最近在项目开发中,遇到需要一次性保存100万数据到数据库中。想到以下几种实现方式:
第一种方案:在mapper文件中,实现批量插入动态SQL语句,采用insert into table_name values(?,?,?,),(?,?,?)拼接SQL方式。
<insert id="batchSave" parameterType="java.util.Collection" useGeneratedKeys="true" keyProperty="id">
insert into menu_resource(parent_id,path,resource_key,resource_type,status)
values
<foreach collection="list" item="menuResource" separator=",">
(
#{menuResource.parentId},
#{menuResource.path},
#{menuResource.resourceKey},
#{menuResource.resourceType},
#{menuResource.status}
)
</foreach>
</insert>
Service实现如下:
List<MenuResource> menuResourceList =
menuResourceAddDtoCollection.stream().map(this::convert2Do).collect(Collectors.toList());
menuResourceMapper.batchSave(menuResourceList);
如果此时不做任何限制,一次性插入100万条数据,首先会报运行时异常:
com.mysql.jdbc.PacketTooBigException: Packet for query is too large (16588949 > 4194304).
You can change this value on the server by setting the max_allowed_packet' variable.
这句报错是,MySQL默认执行query语句的字节长度默认不能超过4M的字节。很显然,100万条数据触发了该限制。

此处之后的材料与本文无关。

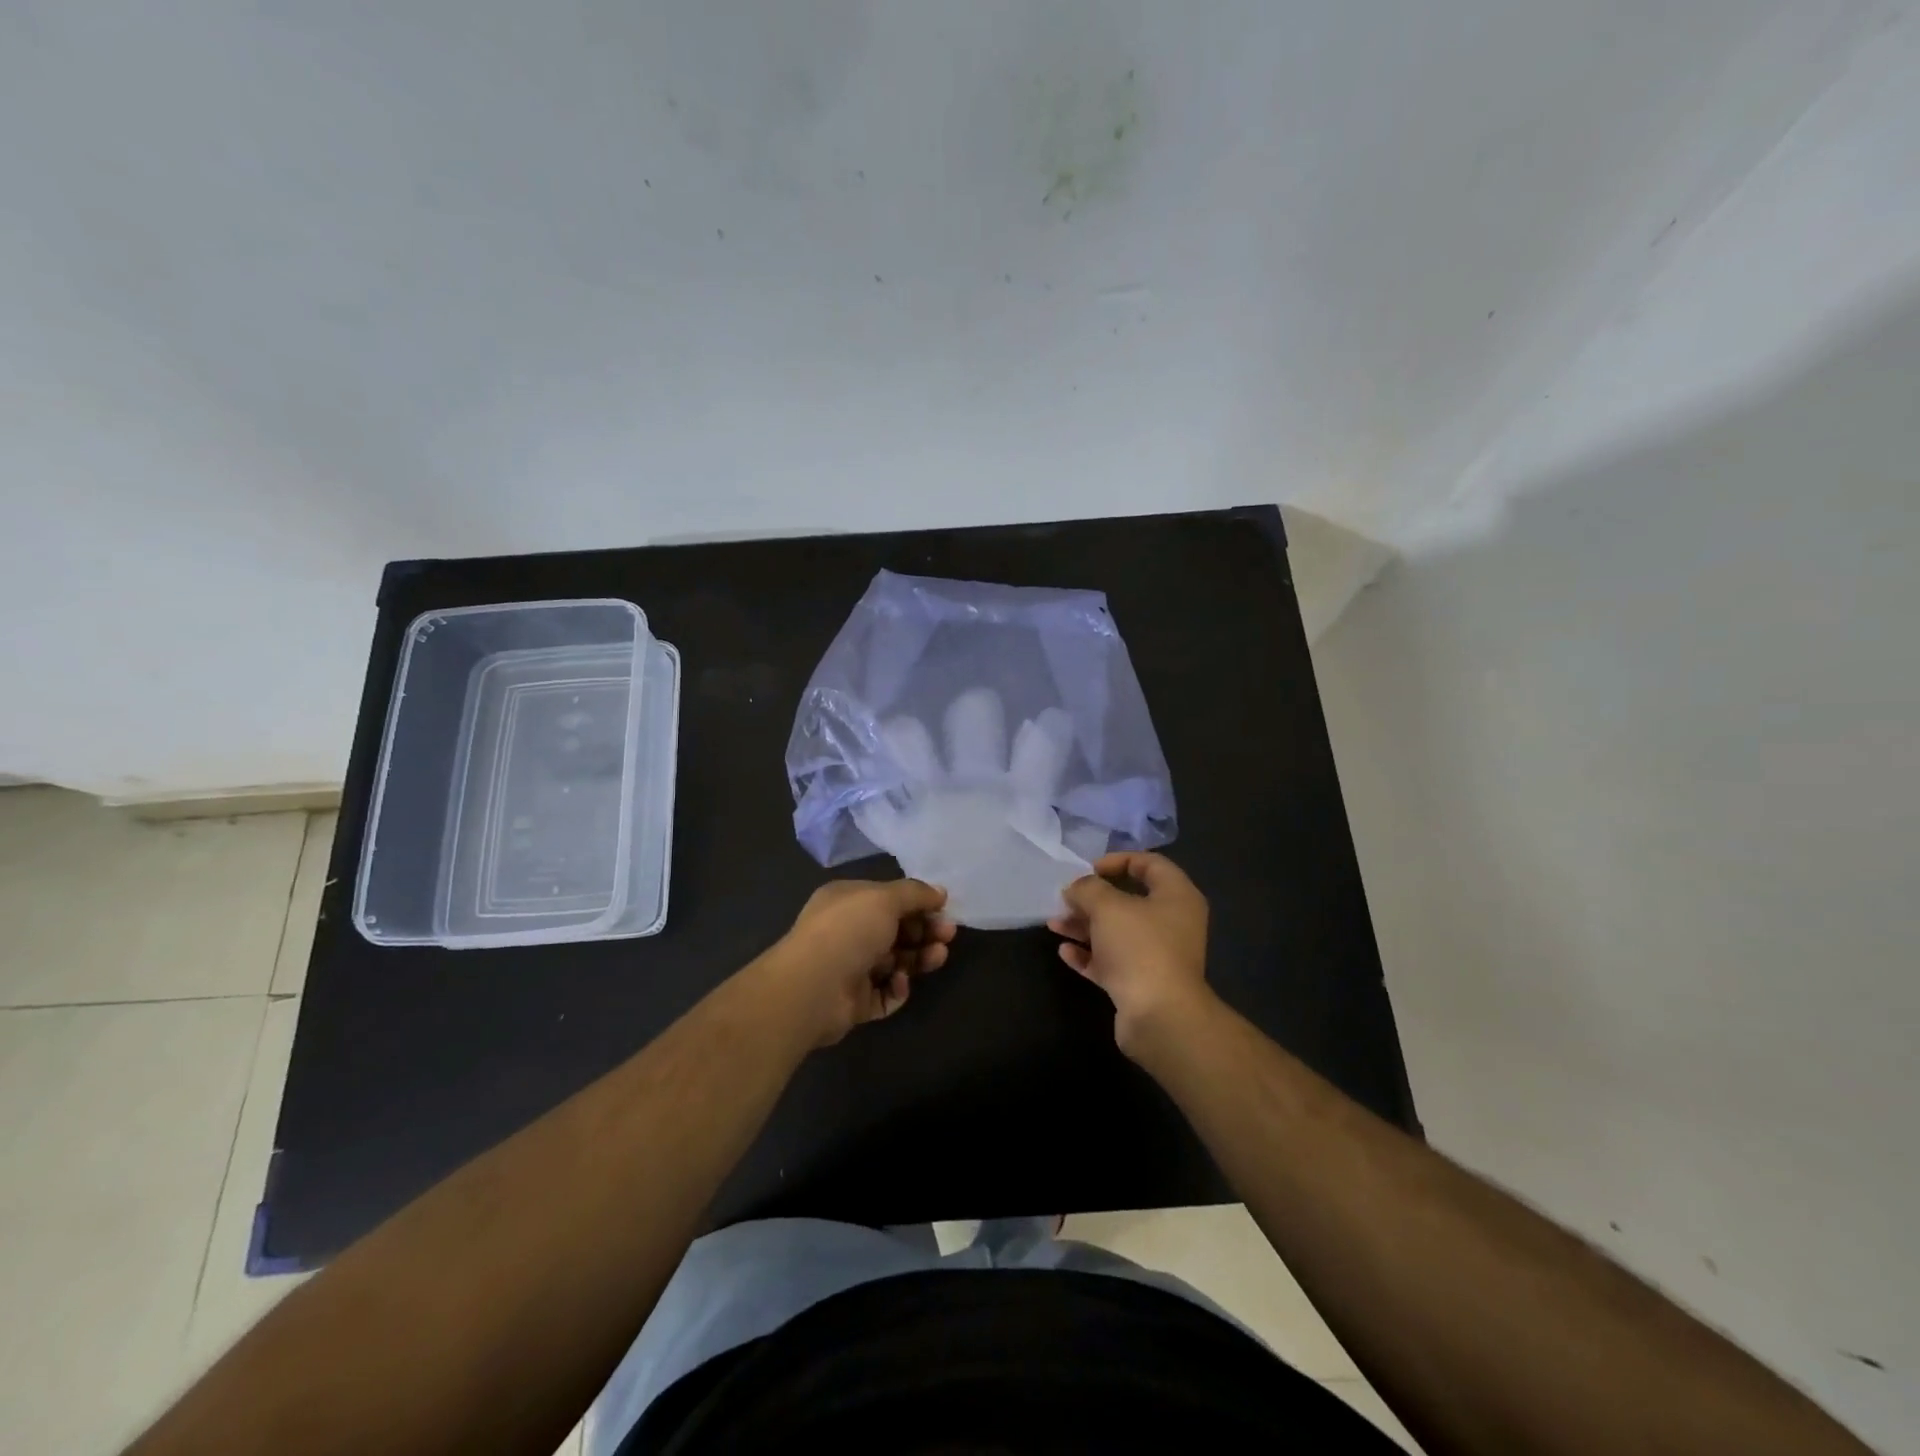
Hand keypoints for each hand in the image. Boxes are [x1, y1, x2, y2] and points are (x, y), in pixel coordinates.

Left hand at [769, 878, 955, 1045]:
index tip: (944, 909)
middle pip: (895, 931)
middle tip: (948, 934)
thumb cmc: (848, 930)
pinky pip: (885, 993)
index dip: (917, 903)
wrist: (813, 987)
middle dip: (924, 931)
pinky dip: (898, 988)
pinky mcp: (855, 1001)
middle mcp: (848, 932)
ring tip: (937, 956)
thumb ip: (915, 893)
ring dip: (919, 958)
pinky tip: (901, 981)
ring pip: (895, 962)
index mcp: (848, 902)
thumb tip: (940, 892)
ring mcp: (850, 968)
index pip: (888, 899)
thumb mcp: (885, 898)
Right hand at [1049, 852, 1212, 1056]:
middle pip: (1129, 900)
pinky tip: (1065, 952)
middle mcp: (1172, 923)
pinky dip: (1089, 955)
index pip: (1150, 864)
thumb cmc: (1139, 947)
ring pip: (1116, 932)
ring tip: (1054, 924)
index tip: (1089, 869)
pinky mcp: (1142, 983)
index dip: (1118, 860)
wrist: (1159, 1016)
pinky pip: (1112, 961)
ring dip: (1084, 926)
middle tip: (1066, 898)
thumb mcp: (1108, 906)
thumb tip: (1077, 888)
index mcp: (1176, 896)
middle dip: (1093, 898)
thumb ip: (1088, 889)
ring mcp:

解决方案:修改数据库配置,将限制改为256M:set global max_allowed_packet = 2*1024*1024*128;
修改完毕后,多次执行发现,程序直接异常退出,更有甚者,系统出现死机。
后来发现:出现内存溢出问题。
优化:一次性插入100万条数据,必须要实行按批处理。经过调试发现,每次批量插入1000条数据是一个比较中肯方式。(如果表中字段很多)。
优化后代码如下:
List<MenuResource> menuResourceList =
menuResourceAddDtoCollection.stream().map(this::convert2Do).collect(Collectors.toList());
long startTime = System.currentTimeMillis();
int size = menuResourceList.size();
if (size <= 1000) {
menuResourceMapper.batchSave(menuResourceList);
return Boolean.TRUE;
}
int i = size / 1000,remainder = size % 1000,j=0;
for (; j < i; j++) {
List<MenuResource> dos = menuResourceList.subList(j * 1000, j * 1000 + 1000);
menuResourceMapper.batchSave(dos);
}
if (remainder != 0) {
List<MenuResource> dos = menuResourceList.subList(j * 1000, j * 1000 + remainder);
//自定义批量插入,insert into values(1000条数据)
menuResourceMapper.batchSave(dos);
}
long endTime = System.currentTimeMillis();
System.out.println("自定义Mapper实现批量插入耗时:" + (endTime - startTime) + " 毫秒");
经过测试发现:采用自定义的mapper文件的方式实现100万条数据批量插入,执行五次耗时分别为:38237、30524、32508、32455、33227【毫秒】。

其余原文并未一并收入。